Il n'est pour voir que l'œil du maître. La Fontaine.

 

Pendant la seconde demi-heure, Francinet, toujours seul dans sa cave, s'amusa à regarder à travers la lucarne ce qui se passait dans la cour. De sa place c'était très facile, et cela le distrayait beaucoup.

Le domestique allait, venait, étrillant les chevaux qui hennissaient. Une foule de gens entraient et sortaient : la laitière, le boulanger, la cuisinière, et leurs conversations intéressaient le petit ouvrier.

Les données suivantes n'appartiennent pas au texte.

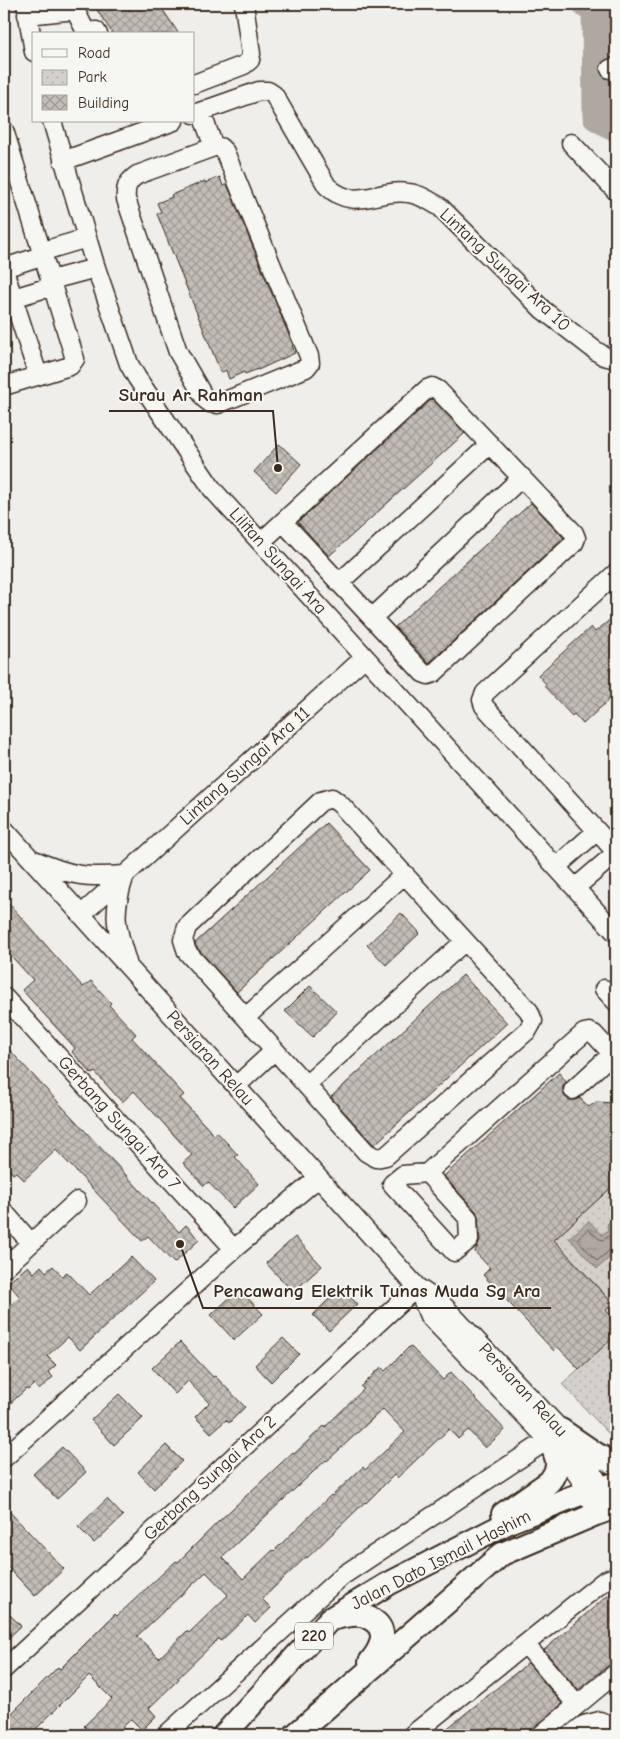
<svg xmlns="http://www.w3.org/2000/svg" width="620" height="1739" font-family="'Comic Neue',sans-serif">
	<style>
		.park { fill: url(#park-dots); stroke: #887e75 }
		.water { fill: url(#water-ripples); stroke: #81766d }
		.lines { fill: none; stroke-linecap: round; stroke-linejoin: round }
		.shore { stroke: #695c52; stroke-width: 1 }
		.river { stroke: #afa8a1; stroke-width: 31 }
		.building { fill: url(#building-cross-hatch); stroke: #3b2a1e; fill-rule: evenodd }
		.minor-casing { stroke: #3b2a1e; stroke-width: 21 }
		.major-casing { stroke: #3b2a1e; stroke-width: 26 }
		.minor { stroke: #f6f6f2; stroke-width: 18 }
		.major { stroke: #f6f6f2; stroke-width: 22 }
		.labels { text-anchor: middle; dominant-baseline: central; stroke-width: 4; stroke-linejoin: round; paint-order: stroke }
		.shield { fill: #f6f6f2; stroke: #73675e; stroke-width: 1 }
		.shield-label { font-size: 16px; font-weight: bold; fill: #3b2a1e }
		.street-label { font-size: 18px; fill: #3b2a1e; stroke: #f6f6f2 }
		.leader { fill: none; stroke: #3b2a1e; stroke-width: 2 }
		.callout-dot { fill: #3b2a1e; stroke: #f6f6f2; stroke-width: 2 }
		.callout-label { font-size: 19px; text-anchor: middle; font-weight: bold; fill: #3b2a1e; stroke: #f6f6f2; stroke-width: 4; stroke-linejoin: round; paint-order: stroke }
	</style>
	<defs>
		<pattern id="park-dots" width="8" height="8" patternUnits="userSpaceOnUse" patternTransform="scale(1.25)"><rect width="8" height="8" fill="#d4d1cc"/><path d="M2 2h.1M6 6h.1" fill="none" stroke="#b7b4af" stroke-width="1.8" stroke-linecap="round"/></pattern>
		<pattern id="water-ripples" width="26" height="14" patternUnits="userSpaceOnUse" patternTransform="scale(1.25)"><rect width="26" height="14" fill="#afa8a1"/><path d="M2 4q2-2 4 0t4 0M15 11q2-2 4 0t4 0" fill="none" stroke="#908983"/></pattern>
		<pattern id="building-cross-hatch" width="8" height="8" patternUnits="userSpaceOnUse" patternTransform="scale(1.25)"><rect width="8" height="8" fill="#c2bdb7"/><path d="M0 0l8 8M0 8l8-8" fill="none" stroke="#9f9a94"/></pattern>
	</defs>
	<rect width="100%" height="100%" fill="#efeeea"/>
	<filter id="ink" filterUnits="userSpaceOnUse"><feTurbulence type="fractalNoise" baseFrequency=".02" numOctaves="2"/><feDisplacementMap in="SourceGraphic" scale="10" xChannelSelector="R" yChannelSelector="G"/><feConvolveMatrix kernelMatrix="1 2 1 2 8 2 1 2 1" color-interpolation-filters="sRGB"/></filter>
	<g filter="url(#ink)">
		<path class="park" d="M616,1183V1307L554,1240Z
			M616,1335V1438L609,1434L562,1384Z"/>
		<path class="water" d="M589,1221L602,1235L608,1230L607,1226L608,1223L614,1221L616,1222V1252L597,1269L569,1238Z"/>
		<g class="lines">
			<path class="shore" d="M616,1226L613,1227L611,1234L604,1240L599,1239L588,1229L577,1239L597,1261L611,1249L616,1248"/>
			<path class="river" d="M588,4L597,8L598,116L616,126"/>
		</g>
		<path class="building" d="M93,4H159L179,34H113Z
			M220,177L223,186L227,184L293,345L292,346L295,353L258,370V369L245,374L244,372L229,379L226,370L221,373L157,214L161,212L157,203L172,197L171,195L205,181V183Z
			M432,399L465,433L329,556L298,522Z
			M279,444L301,464L276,492L254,472Z
			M531,503L564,538L429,663L395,627Z
			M616,615V693L583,724L574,714L572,716L544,686L546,684L538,675L591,627L595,632Z
			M326,823L370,870L237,992L196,947L195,943Z
			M4,898L83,987L91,981L111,1003L109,1005L136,1034L132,1038L184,1095L180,1098L214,1135L217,1132L238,1155L235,1157L259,1184L233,1208L208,1182L204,1186L183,1163L192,1155L134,1091L122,1102L95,1072L92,1074L72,1052L75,1048L22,990L33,980L4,948Z
			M401,913L420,933L386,965L367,945Z
			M463,975L507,1023L374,1145L331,1097Z
			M310,986L337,1012L313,1037L285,1011Z
			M4,1044L179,1232L186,1225L199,1240L174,1263L148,1236L142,1241L56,1150L24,1180L16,1172L13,1174L4,1164Z
			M559,1073L566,1082L563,1086V1092L565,1097L569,1100H575L580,1098L589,1107L596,1102L616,1103V1183L554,1240L613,1304L606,1310L616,1321V1335L579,1369L558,1347L554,1351L483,1275L490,1268L475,1252L480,1240L478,1217L476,1211L444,1176Z
			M295,1237L322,1266L293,1292L266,1263Z
			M131,1257L154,1281L80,1350L68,1337L47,1356L56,1365L48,1372L53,1377L39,1390L34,1384L28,1390L26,1389L4,1409V1312L20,1297L8,1283L28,1266L34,1273L41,1266L46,1272L53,1266L62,1276L67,1272L89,1295Z
			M341,1287L357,1304L329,1331L313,1315Z
			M239,1289L263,1314L234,1340L211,1315Z
			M283,1338L299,1354L271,1382L255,1365Z
			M180,1342L213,1377L215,1376L245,1407L229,1423L226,1420L211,1433L195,1417L209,1403L188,1381L175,1394L152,1368Z
			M410,1346L443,1380L451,1372L505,1430L485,1448L468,1430L458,1439L449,1429L397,1478L394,1475L366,1503L365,1502L307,1558L306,1557L262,1599L271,1608L255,1623L248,1615L221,1641L218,1639L178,1678L179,1679L149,1708L156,1716L142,1730L131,1719L115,1735H92L84,1726L112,1699L89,1676L30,1735H4V1721L58,1667L60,1669L115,1614L117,1616L176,1561L178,1562L217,1523L293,1452L294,1454L324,1426L325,1427L364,1389L361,1387L381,1367L385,1371ZM383,1409L405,1432L365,1470L363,1467L332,1496L331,1495L274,1551L273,1550L243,1579L223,1558L225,1554L326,1460L327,1461ZM206,1572L228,1595L189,1633L187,1631L159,1658L137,1636Z
			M119,1394L143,1418L114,1445L91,1420Z
			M166,1445L182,1461L154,1489L138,1472Z
			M62,1447L86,1472L57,1499L33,1474Z
			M107,1499L123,1516L94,1543L78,1527Z
			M4,1506L64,1569L35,1596L4,1563Z
			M616,1592V1659L578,1690L544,1650L606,1597Z
			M4,1609L21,1626L4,1642Z
			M528,1663L562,1704L533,1729L525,1735H439Z"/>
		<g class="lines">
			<defs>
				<path id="minor" d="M26,4L34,52
					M72,4L86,32L96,31L98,34
					M27,15L75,10
					M610,69L616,67
					M194,84L244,65L250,60L251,54L244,4
					M201,112L214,147
					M194,114L259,91H268L274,95L327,186C355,213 377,188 408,193C420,194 430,201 440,207L543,310L596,351L604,356L616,359
					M52,121L96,268L129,364L137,378L213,490L616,933
					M4,130L75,359L70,366L4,386
					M571,143L616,191
					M214,147H220L225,152L309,356L310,363L306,368L218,404L210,403L205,399L178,352L126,199C125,188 127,182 137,175Z
					M63,161L174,121
					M4,268L35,258L50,249L87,238
					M4,270L38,375
					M51,280L96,268
					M13,298L53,286
					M261,542L427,389L432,387L438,390L574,533L576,538L574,543L434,673L428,675L423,673L283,522
					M616,573L485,693L482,700L484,706L616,852
					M340,582L490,444
					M372,618L522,477
					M332,798L341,805L529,1011L533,1021L528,1030L386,1156L376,1158L366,1152L187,952L183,940L187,927L321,801Z
					M4,829L417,1287L442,1304L561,1430L586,1461L601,1487L605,1497
					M34,860C71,876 85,878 125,875C112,912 115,925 127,962
					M556,867L597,831
					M575,888L616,853
					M81,915L365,657
					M604,989L616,1002
					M4,997L234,1249
					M246,1017L405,874
					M306,1085L465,941
					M236,1086L275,1050
					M573,1090L612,1054
					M427,1173L584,1033L589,1032L594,1034L616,1058
					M427,1173L468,1218L469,1240L454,1252L392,1184L403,1175Z
					M4,1212L31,1243
					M4,1268L77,1201
					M417,1287L429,1316L566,1458L588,1491L596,1514
					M4,1458L234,1249L318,1178
					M526,1645L577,1705
					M4,1669L417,1287
					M166,1735L342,1576L549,1439
					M412,1735L604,1581L616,1576
					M541,1735L616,1673
					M571,1735L584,1725L600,1721L616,1728"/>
				<path id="major" d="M561,1430L596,1454L616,1464
					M503,1514L549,1482C563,1465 556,1457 549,1439
					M336,1618C344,1616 352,1614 360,1615C364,1615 367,1617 371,1619C390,1630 381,1649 370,1662
					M224,1735L330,1619L388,1584L511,1521L588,1491L616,1484
					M295,1735L502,1554L596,1514L616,1507"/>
			</defs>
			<use href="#minor" class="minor-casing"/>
			<use href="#major" class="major-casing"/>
			<use href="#minor" class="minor"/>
			<use href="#major" class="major"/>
		</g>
	</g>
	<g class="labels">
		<rect class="shield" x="295" y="1622.5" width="38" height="27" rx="4"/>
		<g class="shield-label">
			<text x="314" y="1636">220</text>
		</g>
		<g class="street-label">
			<text transform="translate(505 270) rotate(43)">Lintang Sungai Ara 10</text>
			<text transform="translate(278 561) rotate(48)">Lilitan Sungai Ara</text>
			<text transform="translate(245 766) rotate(-42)">Lintang Sungai Ara 11</text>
			<text transform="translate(210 1058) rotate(48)">Persiaran Relau</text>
			<text transform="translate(119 1123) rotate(48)">Gerbang Sungai Ara 7</text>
			<text transform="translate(523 1390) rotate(47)">Persiaran Relau</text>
			<text transform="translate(210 1478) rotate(-43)">Gerbang Sungai Ara 2</text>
			<text transform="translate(441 1560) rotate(-27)">Jalan Dato Ismail Hashim</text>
		</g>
	</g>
	<path class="leader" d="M278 468L273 411H109M180 1244L203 1308H551"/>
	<g class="callout-dot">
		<circle cx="278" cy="468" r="5"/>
		<circle cx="180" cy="1244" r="5"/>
	</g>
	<g class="callout-label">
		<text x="191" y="401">Surau Ar Rahman</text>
		<text x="377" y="1297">Pencawang Elektrik Tunas Muda Sg Ara</text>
	</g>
	<rect width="620" height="1739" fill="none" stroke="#f6f6f2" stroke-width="20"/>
	<rect x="10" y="10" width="600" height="1719" fill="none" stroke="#3b2a1e" stroke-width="2" filter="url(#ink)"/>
	<rect x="32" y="32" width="162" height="90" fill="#f6f6f2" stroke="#aba49d"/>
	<rect x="42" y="49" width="25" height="8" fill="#f6f6f2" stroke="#aba49d"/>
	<text x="78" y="58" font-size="15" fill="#3b2a1e">Road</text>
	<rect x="42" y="70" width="25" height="15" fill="url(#park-dots)" stroke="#aba49d"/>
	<text x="78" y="82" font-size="15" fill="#3b2a1e">Park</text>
	<rect x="42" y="95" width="25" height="15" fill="url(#building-cross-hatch)" stroke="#aba49d"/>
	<text x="78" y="108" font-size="15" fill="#3b2a1e">Building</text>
</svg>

A huit heures, le maître de la maison, M. Clertan, parut. C'était un grand vieillard sec, vif, alerte, l'œil à tout. Il passa une sorte de revue du haut en bas de la manufacture, encourageant les uns, grondant les autres, s'apercevant des négligences les plus légères, ainsi qu'il convient à un bon maître de maison.

En dernier lieu, il entra dans la cave où se tenait Francinet ; le père Jacques était présent.

- Approche, petit, dit M. Clertan d'un ton bref.

L'enfant s'avança, sa casquette à la main.

- Quel âge as-tu ?

- Neuf ans, monsieur.

- Sais-tu lire ?

- Pas beaucoup, monsieur.

- Tu serais mieux à, l'école qu'ici, mon garçon.

Francinet baissa la tête.

- La mère est veuve, monsieur Clertan, fit le père Jacques ; elle a trois enfants, et, avant de leur apprendre à lire, il faut les faire vivre.

- C'est juste, dit le vieillard. Comment t'appelles-tu, mon petit homme ?

- Francinet, monsieur, pour vous servir.

- Eh bien, François, Francinet, il faut travailler avec courage. Si l'on est content de toi, ton salaire sera augmenté ; mais si tu n'es qu'un paresseux, on te renverra.